Golpismo es pactar una investidura en el extranjero con un prófugo. Golpismo es tildar de lawfare las instrucciones judiciales por el mero hecho de que hacen daño. Golpismo es cambiar caciquilmente las reglas de renovación del Consejo de Administración de RTVE para arrogarse una mayoría plenipotenciaria y convertir el ente público en un matón al servicio de su capo. Golpismo es llamar «máquina del fango» a los medios de comunicación que publican informaciones ciertas y documentadas, sustituyendo la legítima réplica o el recurso a los tribunales por una causa general con ataques predemocráticos destinada a exterminarlos.

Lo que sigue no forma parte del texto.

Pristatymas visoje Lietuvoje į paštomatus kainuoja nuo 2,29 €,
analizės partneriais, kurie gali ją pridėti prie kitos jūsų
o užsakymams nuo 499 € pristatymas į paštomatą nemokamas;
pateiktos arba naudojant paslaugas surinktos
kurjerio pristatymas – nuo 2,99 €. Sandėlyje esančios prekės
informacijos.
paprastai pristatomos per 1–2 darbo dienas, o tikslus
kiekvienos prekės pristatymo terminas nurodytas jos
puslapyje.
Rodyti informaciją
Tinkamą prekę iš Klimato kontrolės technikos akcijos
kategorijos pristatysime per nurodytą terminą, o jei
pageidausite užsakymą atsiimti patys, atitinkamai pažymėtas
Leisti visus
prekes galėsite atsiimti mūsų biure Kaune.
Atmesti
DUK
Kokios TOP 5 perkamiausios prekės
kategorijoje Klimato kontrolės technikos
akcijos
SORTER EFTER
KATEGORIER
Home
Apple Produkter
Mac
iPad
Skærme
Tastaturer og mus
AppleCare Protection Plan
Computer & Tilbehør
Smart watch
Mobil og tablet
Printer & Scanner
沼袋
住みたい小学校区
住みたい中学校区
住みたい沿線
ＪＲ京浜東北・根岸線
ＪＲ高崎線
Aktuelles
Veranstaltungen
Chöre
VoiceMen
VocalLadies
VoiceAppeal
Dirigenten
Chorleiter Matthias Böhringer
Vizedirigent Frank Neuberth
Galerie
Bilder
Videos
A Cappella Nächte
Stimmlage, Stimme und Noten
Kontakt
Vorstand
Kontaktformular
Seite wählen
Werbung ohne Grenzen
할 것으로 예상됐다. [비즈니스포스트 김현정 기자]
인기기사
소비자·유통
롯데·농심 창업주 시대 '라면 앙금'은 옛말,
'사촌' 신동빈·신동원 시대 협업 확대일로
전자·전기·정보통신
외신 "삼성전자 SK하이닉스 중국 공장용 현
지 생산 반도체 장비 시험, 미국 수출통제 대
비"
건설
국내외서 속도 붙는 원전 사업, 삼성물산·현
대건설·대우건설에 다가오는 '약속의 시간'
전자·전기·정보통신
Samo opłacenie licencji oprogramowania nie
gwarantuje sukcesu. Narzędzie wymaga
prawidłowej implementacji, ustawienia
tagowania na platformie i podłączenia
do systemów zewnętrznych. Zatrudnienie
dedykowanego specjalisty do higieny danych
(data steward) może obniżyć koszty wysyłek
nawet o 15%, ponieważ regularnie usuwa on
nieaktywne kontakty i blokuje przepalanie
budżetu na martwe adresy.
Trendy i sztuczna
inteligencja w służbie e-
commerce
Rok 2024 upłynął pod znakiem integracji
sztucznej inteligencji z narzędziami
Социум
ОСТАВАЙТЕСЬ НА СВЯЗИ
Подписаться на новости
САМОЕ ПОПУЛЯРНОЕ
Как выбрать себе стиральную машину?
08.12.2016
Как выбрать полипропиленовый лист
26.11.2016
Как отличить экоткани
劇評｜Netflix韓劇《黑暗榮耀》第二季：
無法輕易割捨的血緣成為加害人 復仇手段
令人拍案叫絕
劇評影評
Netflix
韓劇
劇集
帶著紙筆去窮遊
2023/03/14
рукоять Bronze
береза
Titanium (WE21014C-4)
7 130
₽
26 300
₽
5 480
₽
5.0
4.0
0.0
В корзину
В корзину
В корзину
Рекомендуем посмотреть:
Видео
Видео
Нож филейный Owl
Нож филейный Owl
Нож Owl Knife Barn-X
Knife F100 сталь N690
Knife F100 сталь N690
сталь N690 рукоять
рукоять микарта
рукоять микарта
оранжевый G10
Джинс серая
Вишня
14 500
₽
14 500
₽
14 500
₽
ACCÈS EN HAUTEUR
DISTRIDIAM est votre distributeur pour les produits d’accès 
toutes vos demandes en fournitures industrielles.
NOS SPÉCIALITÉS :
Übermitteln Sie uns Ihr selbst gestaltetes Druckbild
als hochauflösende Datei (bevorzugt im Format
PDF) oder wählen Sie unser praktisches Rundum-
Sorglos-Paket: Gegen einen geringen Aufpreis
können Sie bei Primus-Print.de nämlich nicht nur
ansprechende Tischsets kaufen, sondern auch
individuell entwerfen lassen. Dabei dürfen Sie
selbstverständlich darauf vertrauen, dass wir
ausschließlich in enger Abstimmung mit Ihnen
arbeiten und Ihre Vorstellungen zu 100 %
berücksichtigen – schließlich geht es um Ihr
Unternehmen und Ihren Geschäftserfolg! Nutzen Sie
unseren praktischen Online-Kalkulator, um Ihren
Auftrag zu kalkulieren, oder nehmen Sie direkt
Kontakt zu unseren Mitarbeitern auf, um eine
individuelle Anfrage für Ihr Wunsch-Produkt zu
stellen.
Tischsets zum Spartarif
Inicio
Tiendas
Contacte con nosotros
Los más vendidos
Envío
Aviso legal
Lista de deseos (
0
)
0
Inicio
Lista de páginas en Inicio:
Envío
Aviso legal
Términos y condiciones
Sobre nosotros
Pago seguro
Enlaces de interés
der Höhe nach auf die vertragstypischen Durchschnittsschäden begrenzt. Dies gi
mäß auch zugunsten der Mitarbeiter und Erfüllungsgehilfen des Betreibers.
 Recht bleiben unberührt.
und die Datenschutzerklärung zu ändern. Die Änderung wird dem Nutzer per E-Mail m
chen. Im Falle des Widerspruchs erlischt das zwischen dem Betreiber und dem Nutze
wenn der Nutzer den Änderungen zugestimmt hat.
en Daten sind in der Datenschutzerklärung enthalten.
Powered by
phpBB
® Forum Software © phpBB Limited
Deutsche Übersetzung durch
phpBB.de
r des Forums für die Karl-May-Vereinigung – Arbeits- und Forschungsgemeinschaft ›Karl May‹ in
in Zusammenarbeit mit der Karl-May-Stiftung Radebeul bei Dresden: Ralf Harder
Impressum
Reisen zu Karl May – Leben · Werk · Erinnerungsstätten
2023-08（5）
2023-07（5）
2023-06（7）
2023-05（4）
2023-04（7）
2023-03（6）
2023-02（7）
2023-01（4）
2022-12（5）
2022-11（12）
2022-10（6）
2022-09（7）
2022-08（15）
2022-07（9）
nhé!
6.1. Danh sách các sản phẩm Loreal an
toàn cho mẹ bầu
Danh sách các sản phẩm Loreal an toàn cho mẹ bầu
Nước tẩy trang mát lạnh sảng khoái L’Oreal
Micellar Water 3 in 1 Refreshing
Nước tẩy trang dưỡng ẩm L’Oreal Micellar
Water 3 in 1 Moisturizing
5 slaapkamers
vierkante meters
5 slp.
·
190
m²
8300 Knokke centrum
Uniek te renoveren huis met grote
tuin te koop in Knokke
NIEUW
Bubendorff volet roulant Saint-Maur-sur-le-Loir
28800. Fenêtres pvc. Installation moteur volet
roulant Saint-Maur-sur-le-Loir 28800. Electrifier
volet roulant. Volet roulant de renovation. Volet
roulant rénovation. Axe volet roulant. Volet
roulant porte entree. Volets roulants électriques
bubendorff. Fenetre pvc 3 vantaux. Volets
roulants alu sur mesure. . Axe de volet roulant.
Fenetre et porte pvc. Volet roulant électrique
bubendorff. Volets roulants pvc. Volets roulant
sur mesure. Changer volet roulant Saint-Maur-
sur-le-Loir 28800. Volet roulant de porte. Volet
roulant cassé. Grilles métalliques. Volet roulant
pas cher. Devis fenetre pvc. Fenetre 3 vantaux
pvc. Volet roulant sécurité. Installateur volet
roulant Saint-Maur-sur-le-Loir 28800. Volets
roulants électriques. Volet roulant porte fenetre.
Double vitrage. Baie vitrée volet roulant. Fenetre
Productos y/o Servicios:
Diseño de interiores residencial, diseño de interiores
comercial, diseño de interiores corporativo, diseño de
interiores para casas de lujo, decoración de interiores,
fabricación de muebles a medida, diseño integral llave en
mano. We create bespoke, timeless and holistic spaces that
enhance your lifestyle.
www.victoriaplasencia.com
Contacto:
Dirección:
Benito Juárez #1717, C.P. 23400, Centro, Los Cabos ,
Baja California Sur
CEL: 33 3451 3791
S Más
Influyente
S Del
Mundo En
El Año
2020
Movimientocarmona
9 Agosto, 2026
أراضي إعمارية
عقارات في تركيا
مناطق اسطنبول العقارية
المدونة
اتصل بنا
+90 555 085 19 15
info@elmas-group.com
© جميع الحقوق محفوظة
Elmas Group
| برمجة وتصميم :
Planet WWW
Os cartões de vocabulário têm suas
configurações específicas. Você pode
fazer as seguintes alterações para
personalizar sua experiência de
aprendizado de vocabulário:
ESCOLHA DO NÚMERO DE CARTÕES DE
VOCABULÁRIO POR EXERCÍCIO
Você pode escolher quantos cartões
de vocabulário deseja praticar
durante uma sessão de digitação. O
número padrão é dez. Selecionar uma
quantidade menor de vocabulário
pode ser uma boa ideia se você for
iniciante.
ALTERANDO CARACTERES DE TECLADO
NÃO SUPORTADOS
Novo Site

Golpismo es no poder gobernar, hasta el punto de carecer de Presupuestos en toda una legislatura, pero negarse a calibrar si se mantiene una mayoría parlamentaria con una cuestión de confianza y rechazar una convocatoria electoral que despeje el dilema. Golpismo es comprarse la Presidencia a cambio de concesiones incompatibles con la Constitución, con la convivencia y con la igualdad entre los ciudadanos. Golpismo es anunciar que se ignorará al Poder Legislativo mientras se ejerce la Presidencia con el menor número de escaños propios de la historia, por debajo del partido que ganó y sin una suma estable con otras formaciones que compense ese déficit. Golpismo es convertir el CIS y RTVE en maquinarias de propaganda obscena, para inducir una realidad con la que justificar posteriores abusos y no para conocer la verdadera opinión de la sociedad.
Golpismo es decidir unilateralmente, sin el conocimiento ni la participación ni el visto bueno de nadie, la relación de España con China, Marruecos o Venezuela. Golpismo es utilizar dinero público o el BOE para asaltar empresas privadas o semipúblicas como Telefónica, Correos o Indra, claves todas en la higiene de la democracia y la transparencia de sus procesos electorales, y poner allí a delegados del partido.
Y golpismo es, con la infame colaboración de «periodistas» a sueldo, impulsar manifiestos contra el «golpismo judicial y mediático» mientras se da, paso a paso, un golpe de Estado incruento por fases.
El golpismo, en fin, es Sánchez. Y con él, el de los sicarios que lo denuncian, afectados como plañideras de la democracia, pero en realidad dispuestos a lo que haga falta para salvar a una calamidad incompatible con los estándares europeos más elementales.
El presidente ilegítimo que padece España plantea un dilema que excede de lo ideológico y obliga a todo el mundo a decantarse: esto no va ya de ser de izquierdas o de derechas, sino de ser demócrata o no. Porque él y los suyos no lo son y ante eso no valen colores ni creencias.